Stove Emissions Worsen Asthma in Children

High levels of stove gas emissions can be added to the list of indoor pollutants that aggravate asthma of inner-city children, U.S. researchers said.

Researchers at The Johns Hopkins University said that nitrogen dioxide, compared the frequency and intensity of coughing, wheezing, shortness of breath and chest tightness to nitrogen dioxide levels inside the inner-city homes of 150 Baltimore children 2 to 6 years old.

A report, published in the Environmental Health Perspectives, found asthma flare-ups were directly related to high concentrations of nitrogen dioxide in the inner city homes studied.

The researchers said that across the board the pollutant worsened day and night symptoms.

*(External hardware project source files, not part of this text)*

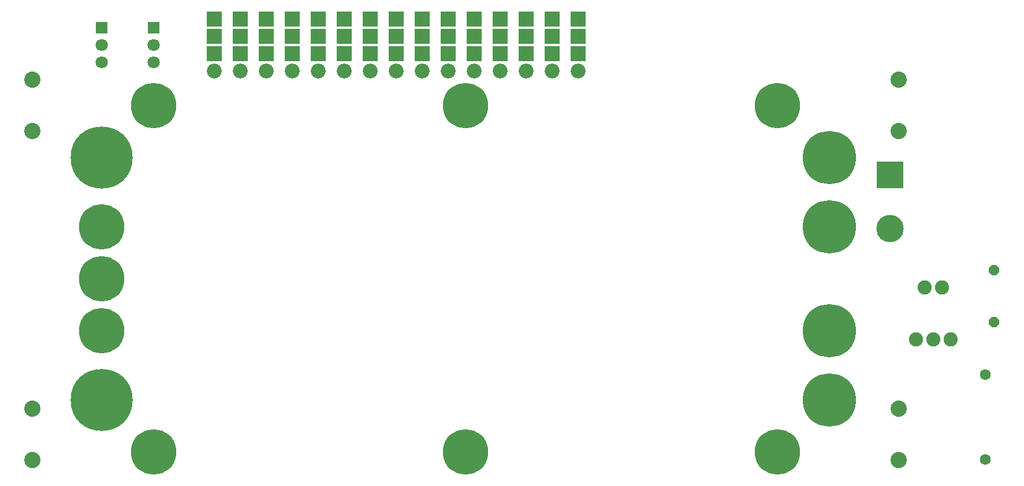
<source format=gbs>
G75*
G70*
%OFA0B0*%
%FSLAX24Y24*%
%IPPOS*%
%LPD*%
%AMOC8*
5,1,8,0,0,1.08239X$1,22.5*
%
%ADD10R,0.1580X0.1580*%
%ADD11C,0.1580*%
%ADD12C,0.0820*%
%ADD13C,0.0630*%
%ADD14C,0.3080*%
%ADD15C,0.3580*%
%ADD16C,0.2620*%
%ADD17OC8,0.0600*%
%ADD18C,0.0940*%
%ADD19C,0.0860*%
%ADD20R,0.0860X0.0860*%
%ADD21R,0.0710X0.0710*%
%ADD22C,0.0710*%
D10*
X052101Y018101D03*
D11*
X052101Y014996D03*
D12*
X054101Y011601D03*
X055101Y011601D03*
X055601Y008601D03*
X054601Y008601D03*
X053601Y008601D03*
D13*
X057601Y006561D03*
X057601Y001640D03*
D14*
X048601Y005101D03*
X048601Y009101D03*
X048601Y015101D03*
X048601Y019101D03*
D15*
X006601Y019101D03*
X006601Y005101D03*
D16*
X009601Y002101D03*
X006601Y009101D03*
X006601Y012101D03*
X006601Y015101D03*
X009601Y022101D03*
X027601Y022101D03*
X045601Y022101D03*
X045601Y002101D03*
X027601Y002101D03*
D17*
X058101Y009601D03*
X058101Y012601D03*
D18*
X002601Y001624D03*
X002601Y004577D03*
X002601Y020624D03*
X002601Y023577D03*
X052601Y023577D03*
X052601Y020624D03*
X052601Y004577D03*
X052601Y001624D03*
D19*
X034101Y024101D03*
X032601Y024101D03*
X031101Y024101D03*
X029601Y024101D03*
X028101Y024101D03*
X026601Y024101D03*
X025101Y024101D03*
X023601Y024101D03*
X022101Y024101D03*
X020601Y024101D03*
X019101Y024101D03*
X017601Y024101D03*
X016101Y024101D03*
X014601Y024101D03*
X013101Y024101D03*
D20*
X013101Y025101D03*
X013101Y026101D03*
X014601Y026101D03*
X016101Y026101D03*
X017601Y026101D03*
X019101Y026101D03*
X020601Y026101D03*
X020601Y025101D03*
X019101Y025101D03*
X017601Y025101D03*
X016101Y025101D03*
X014601Y025101D03*
X014601Y027101D03*
X016101Y027101D03*
X017601Y027101D03*
X019101Y027101D03*
X020601Y027101D03*
X022101Y027101D03*
X023601Y027101D03*
X025101Y027101D03*
X026601Y027101D03*
X028101Y027101D03*
X029601Y027101D03*
X031101Y027101D03*
X032601Y027101D03*
X034101Y027101D03*
X034101Y026101D03*
X034101Y025101D03*
X032601Y025101D03*
X031101Y025101D03*
X031101Y026101D03*
X032601Y026101D03*
X029601Y026101D03*
X028101Y026101D03*
X028101Y025101D03*
X029601Y025101D03*
X026601Y025101D03*
X025101Y025101D03*
X025101Y026101D03*
X026601Y026101D03*
X023601Y026101D03*
X022101Y026101D03*
X022101Y025101D03*
X023601Y025101D03*
X013101Y027101D03*
D21*
X009601Y026601D03*
X006601Y026601D03*
D22*
X006601Y025601D03*
X006601Y024601D03*
X009601Y024601D03*
X009601Y025601D03*
M02*

</source>
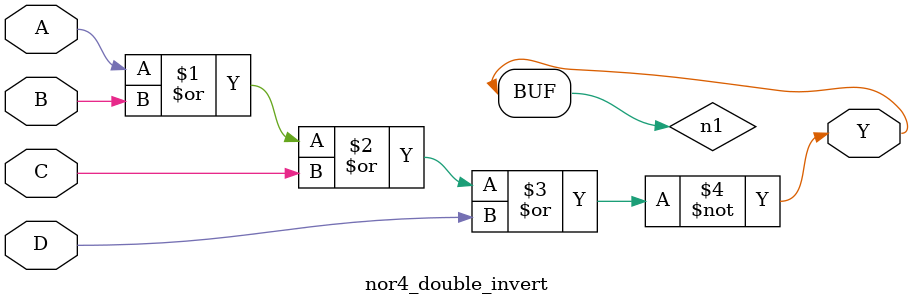
<source format=sv>
module nor4_double_invert (
    input wire A, B, C, D,
    output wire Y
);
    wire n1;
    assign n1 = ~(A | B | C | D);  // NOR operation
    assign Y = n1;  // Direct assignment, removing second inversion
endmodule
</source>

Each 20-point increase in nitrogen dioxide levels led to 10 percent more days of cough and 15 percent more days with limited speech due to wheezing.

"Because using stoves as heat sources is a hallmark of urban poverty, our study tellingly points to how profound and direct the effects of purely social and environmental factors can be on a child's health," lead researcher Dr. Nadia Hansel said in a statement.

Nitrogen dioxide, an irritating and toxic form of nitrogen oxide gas, is most prevalent in industrial zones, but also found at higher levels in poor homes with unvented gas stoves.